In computer science, it turns out to be very (very) convenient to use a base that is a power of two. This means a base that is “two-to-the-something." In earlier computing days, octal (base 8) was a common choice. But for various reasons, that turns out to be less convenient than using base 16, or hexadecimal.1 Any time you’re working with hardware, operating systems, device drivers, bit masks, or anything else low level, you’ll encounter numbers written in base 16 a heck of a lot. So let’s study this particular base in some detail.
Base 16 will need sixteen digits, of course. Unfortunately, we ten-fingered people have only invented ten symbols that are obviously numerical: the digits 0 through 9. So what do we do for the other six? It turns out that the originators of this system took perhaps the most obvious approach: repurposing the letters of the alphabet. So we add the “digits" A through F (sometimes written as capitals, sometimes in lower-case) to our set of symbols. These, then, are the quantities that each individual digit represents:
0 |
zero |
1 |
one |
2 |
two |
3 |
three |
4 |
four |
5 |
five |
6 |
six |
7 |
seven |
8 |
eight |
9 |
nine |
A |
ten |
B |
eleven |
C |
twelve |
D |
thirteen |
E |
fourteen |
F |
fifteen |
The inventors of hexadecimal notation didn’t have to use the alphabet, of course; they could have chosen a star for ten, a square for eleven, a happy face for twelve, etc., but that wouldn’t have been very easy to type. So we’re stuck with the letters, for better or for worse. Practice staring at that letter A and saying the word “ten." Because that’s what it means. In hexadecimal, the sequence of digits 10 does not mean “ten." It means “sixteen."
Those are the symbols. What are the place values? Well, they are (from the right) the \(16^0\)’s place, the \(16^1\)’s place, the \(16^2\)’s place, and so on. Written decimally, those work out to be the 1’s place, the 16’s place, the 256’s place, the 4096’s place, and so on. Again, those numbers seem strange only because when they are written decimally they don’t come out very “round."

* Work task: Reproduce the passage on hexadecimal notation above in full, word for word.

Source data
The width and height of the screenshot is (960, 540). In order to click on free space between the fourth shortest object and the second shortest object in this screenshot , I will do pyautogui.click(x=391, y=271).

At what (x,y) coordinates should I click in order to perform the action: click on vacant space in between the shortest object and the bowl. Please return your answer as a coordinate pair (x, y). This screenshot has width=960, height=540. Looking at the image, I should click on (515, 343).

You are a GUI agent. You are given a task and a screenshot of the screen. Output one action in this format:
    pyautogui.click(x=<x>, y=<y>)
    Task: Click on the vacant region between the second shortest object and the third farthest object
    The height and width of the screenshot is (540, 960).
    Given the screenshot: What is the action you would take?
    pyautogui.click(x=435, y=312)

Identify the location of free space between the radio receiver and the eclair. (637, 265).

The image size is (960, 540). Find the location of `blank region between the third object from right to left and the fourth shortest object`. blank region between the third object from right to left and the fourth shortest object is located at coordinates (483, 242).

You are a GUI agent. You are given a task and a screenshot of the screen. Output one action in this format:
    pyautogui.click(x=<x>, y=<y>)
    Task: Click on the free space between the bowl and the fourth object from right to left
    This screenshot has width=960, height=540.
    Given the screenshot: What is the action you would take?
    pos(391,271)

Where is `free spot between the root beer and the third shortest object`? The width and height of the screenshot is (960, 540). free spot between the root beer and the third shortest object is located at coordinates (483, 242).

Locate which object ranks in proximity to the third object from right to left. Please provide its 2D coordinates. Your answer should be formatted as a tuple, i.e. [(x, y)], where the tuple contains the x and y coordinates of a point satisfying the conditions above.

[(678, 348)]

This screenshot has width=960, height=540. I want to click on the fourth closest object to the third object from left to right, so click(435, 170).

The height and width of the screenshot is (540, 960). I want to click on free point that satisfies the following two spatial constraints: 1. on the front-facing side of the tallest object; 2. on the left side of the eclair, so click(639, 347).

* Written solution:
In computer science, it turns out to be very (very) convenient to use a base that is a power of two. This means a base that is “two-to-the-something." In earlier computing days, octal (base 8) was a common choice. But for various reasons, that turns out to be less convenient than using base 16, or hexadecimal.1 Any time you’re working with hardware, operating systems, device drivers, bit masks, or anything else low level, you’ll encounter numbers written in base 16 a heck of a lot. So let’s study this particular base in some detail.
Base 16 will need sixteen digits, of course. Unfortunately, we ten-fingered people have only invented ten symbols that are obviously numerical: the digits 0 through 9. So what do we do for the other six? It turns out that the originators of this system took perhaps the most obvious approach: repurposing the letters of the alphabet. So we add the “digits" A through F (sometimes written as capitals, sometimes in lower-case) to our set of symbols. These, then, are the quantities that each individual digit represents:
0 |
zero |
1 |
one |
2 |
two |
3 |
three |
4 |
four |
5 |
five |
6 |
six |
7 |
seven |
8 |
eight |
9 |
nine |
A |
ten |
B |
eleven |
C |
twelve |
D |
thirteen |
E |
fourteen |
F |
fifteen |
The inventors of hexadecimal notation didn’t have to use the alphabet, of course; they could have chosen a star for ten, a square for eleven, a happy face for twelve, etc., but that wouldn’t have been very easy to type. So we’re stuck with the letters, for better or for worse. Practice staring at that letter A and saying the word “ten." Because that’s what it means. In hexadecimal, the sequence of digits 10 does not mean “ten." It means “sixteen."
Those are the symbols. What are the place values? Well, they are (from the right) the \(16^0\)’s place, the \(16^1\)’s place, the \(16^2\)’s place, and so on. Written decimally, those work out to be the 1’s place, the 16’s place, the 256’s place, the 4096’s place, and so on. Again, those numbers seem strange only because when they are written decimally they don’t come out very “round."